Basically, I don't see how we can be confident yet that this continues to work once the AI is able to come up with creative edge cases that our brains aren't explicitly able to encompass or classify the way our extrapolated volitions would want. For an example of progress that might help with this, I might hope there's a clever way to regularize model selection so that they don't include edge cases of this sort, but I've not seen anything of that type.

[-]jessicataΩ000

I suspect that reaching into the human concept space is going to be helpful for idealizing human concepts even if we don't automatically get extrapolated answers in edge cases. Specifically, people have some sort of concepts of what it means for a decision process to be better or worse. For example, if you ask me whether some weirdtopia is good, I might have no idea, but maybe I could say something about how the question might be decided (for example, thinking longer about it is likely to be better than thinking shorter), and there are some unknown abstract principles behind my judgments about decision procedures that would be useful to learn.
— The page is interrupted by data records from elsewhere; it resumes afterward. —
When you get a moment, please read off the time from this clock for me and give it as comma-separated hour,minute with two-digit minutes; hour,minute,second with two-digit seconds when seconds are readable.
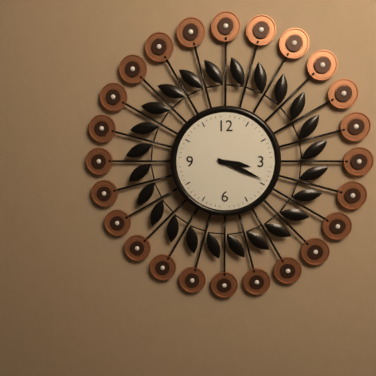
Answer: 3,19
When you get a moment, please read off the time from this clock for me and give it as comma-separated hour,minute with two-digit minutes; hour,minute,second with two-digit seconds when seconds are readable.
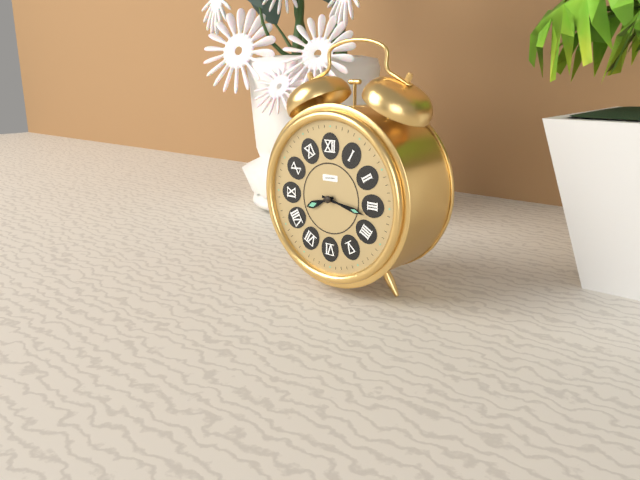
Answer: 8,17
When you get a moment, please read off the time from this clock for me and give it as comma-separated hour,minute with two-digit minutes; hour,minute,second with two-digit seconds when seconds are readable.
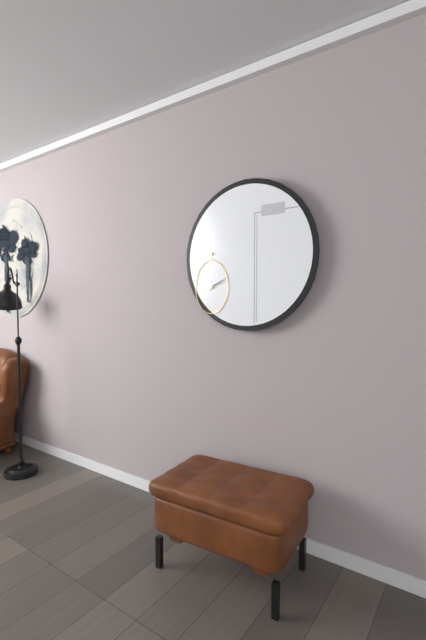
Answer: 2,11
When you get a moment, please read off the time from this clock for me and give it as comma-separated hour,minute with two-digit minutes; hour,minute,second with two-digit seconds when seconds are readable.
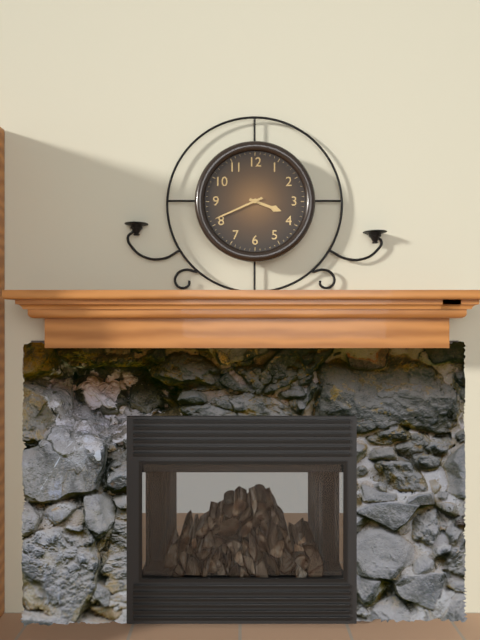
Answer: 3,41
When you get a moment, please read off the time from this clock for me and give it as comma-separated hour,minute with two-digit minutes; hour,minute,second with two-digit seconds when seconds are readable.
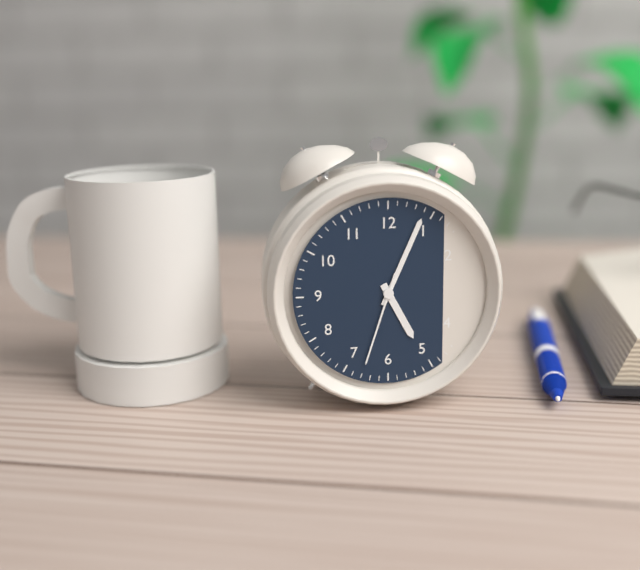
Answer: 5,04,33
By "regularize model selection so that they don’t include edge cases of this sort", do you mean creating models that are confident about some moral judgments but not about edge cases (or don't even have edge cases in their domain)? I think something like this is a good idea, and ideally we would want to have high confidence about decision procedures for the things we have low confidence about.

I think it would be really nice to have a mathematical toy model in which "people think X but they think Y decision procedure is good, and Y believes not X" can be expressed, and to see how this relates to concept learning.